▶ DATASET RECORDS
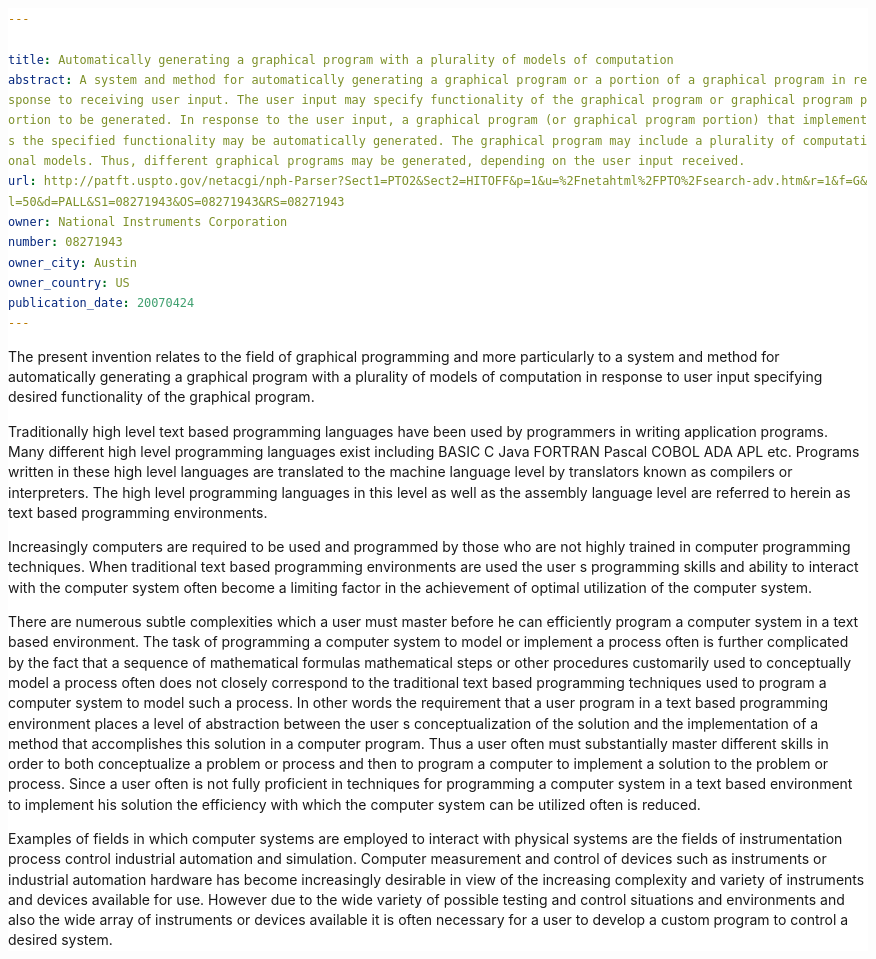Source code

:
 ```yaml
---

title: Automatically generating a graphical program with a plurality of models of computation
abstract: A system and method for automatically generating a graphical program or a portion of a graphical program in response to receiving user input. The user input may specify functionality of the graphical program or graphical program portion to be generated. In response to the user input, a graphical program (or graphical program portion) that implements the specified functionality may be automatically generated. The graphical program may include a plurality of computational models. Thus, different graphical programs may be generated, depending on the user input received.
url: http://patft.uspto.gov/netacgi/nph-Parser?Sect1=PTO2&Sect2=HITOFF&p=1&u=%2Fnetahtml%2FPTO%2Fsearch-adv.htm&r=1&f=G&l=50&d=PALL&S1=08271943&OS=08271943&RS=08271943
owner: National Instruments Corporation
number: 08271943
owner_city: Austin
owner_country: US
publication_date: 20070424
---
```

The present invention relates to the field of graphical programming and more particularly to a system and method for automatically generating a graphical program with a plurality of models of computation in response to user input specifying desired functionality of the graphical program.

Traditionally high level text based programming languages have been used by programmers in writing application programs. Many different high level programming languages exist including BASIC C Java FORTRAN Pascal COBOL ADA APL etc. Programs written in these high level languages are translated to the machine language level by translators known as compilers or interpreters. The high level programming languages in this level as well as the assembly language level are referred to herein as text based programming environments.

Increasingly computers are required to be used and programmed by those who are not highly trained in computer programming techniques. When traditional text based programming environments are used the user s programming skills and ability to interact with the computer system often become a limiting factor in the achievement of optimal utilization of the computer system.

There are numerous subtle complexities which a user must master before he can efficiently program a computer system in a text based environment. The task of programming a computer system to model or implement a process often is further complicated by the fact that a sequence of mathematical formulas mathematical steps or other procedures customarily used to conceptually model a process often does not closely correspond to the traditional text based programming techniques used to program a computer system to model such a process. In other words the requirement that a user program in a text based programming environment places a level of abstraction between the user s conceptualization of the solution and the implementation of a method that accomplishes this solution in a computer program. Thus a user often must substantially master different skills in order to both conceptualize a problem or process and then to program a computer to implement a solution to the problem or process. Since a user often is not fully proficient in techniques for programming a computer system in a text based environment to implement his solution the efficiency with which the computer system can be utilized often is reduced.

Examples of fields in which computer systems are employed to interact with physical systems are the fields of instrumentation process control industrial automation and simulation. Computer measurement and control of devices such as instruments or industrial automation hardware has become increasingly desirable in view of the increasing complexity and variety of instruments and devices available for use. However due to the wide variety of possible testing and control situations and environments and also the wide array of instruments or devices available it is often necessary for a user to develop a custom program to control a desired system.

==

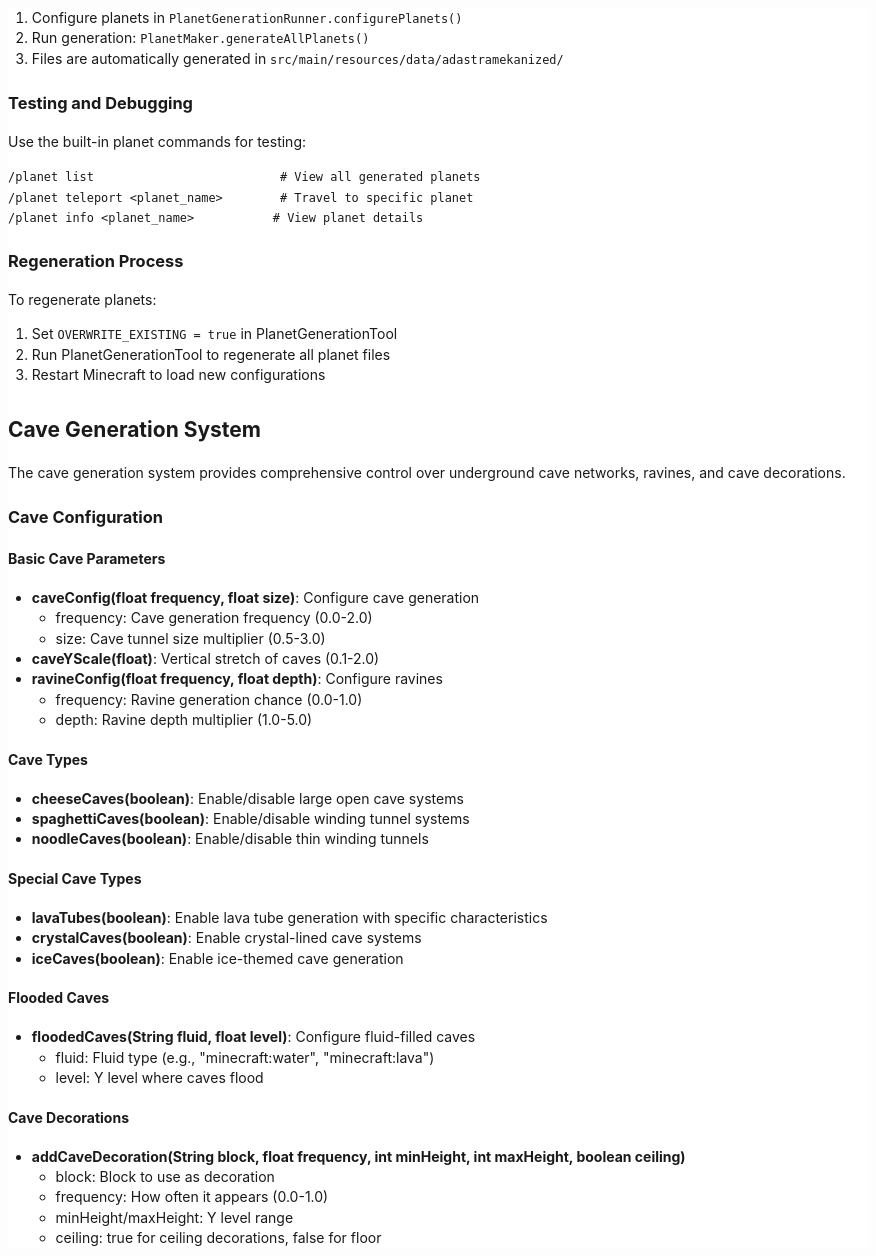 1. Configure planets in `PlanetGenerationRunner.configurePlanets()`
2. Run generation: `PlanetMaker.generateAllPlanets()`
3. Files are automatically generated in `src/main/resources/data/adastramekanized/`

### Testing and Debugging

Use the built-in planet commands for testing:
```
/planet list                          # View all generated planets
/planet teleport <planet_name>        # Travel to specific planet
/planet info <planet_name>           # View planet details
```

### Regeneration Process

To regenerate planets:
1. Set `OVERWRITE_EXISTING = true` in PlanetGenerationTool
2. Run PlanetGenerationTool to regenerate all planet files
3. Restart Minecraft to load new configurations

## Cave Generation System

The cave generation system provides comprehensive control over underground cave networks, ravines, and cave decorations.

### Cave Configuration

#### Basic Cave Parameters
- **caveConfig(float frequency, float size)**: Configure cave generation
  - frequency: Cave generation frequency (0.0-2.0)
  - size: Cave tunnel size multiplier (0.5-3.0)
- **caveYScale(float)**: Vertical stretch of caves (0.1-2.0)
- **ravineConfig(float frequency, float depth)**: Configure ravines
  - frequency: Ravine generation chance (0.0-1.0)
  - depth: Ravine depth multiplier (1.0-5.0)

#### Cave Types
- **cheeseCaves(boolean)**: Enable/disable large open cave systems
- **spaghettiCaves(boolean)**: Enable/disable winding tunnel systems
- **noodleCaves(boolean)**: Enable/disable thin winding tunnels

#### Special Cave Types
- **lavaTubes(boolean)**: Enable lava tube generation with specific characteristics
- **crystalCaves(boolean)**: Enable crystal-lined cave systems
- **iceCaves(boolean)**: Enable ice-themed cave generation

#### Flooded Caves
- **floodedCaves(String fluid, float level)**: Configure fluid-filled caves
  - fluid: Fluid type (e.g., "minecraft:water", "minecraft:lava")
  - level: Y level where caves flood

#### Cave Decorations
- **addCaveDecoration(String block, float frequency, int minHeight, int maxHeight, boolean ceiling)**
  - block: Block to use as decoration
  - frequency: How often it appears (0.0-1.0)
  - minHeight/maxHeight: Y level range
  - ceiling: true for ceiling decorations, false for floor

▶ WHAT YOU HAVE TO DO
Retype exactly, and only, the lines above from the one where "3. Restart Minecraft" occurs up to and including the one where "#### Special Cave Types" occurs.

▶ RESPONSE TO THE TASK
3. Restart Minecraft to load new configurations

## Cave Generation System

The cave generation system provides comprehensive control over underground cave networks, ravines, and cave decorations.

### Cave Configuration

#### Basic Cave Parameters
- **caveConfig(float frequency, float size)**: Configure cave generation
  - frequency: Cave generation frequency (0.0-2.0)
  - size: Cave tunnel size multiplier (0.5-3.0)
- **caveYScale(float)**: Vertical stretch of caves (0.1-2.0)
- **ravineConfig(float frequency, float depth)**: Configure ravines
  - frequency: Ravine generation chance (0.0-1.0)
  - depth: Ravine depth multiplier (1.0-5.0)

#### Cave Types
- **cheeseCaves(boolean)**: Enable/disable large open cave systems
- **spaghettiCaves(boolean)**: Enable/disable winding tunnel systems
- **noodleCaves(boolean)**: Enable/disable thin winding tunnels

#### Special Cave Types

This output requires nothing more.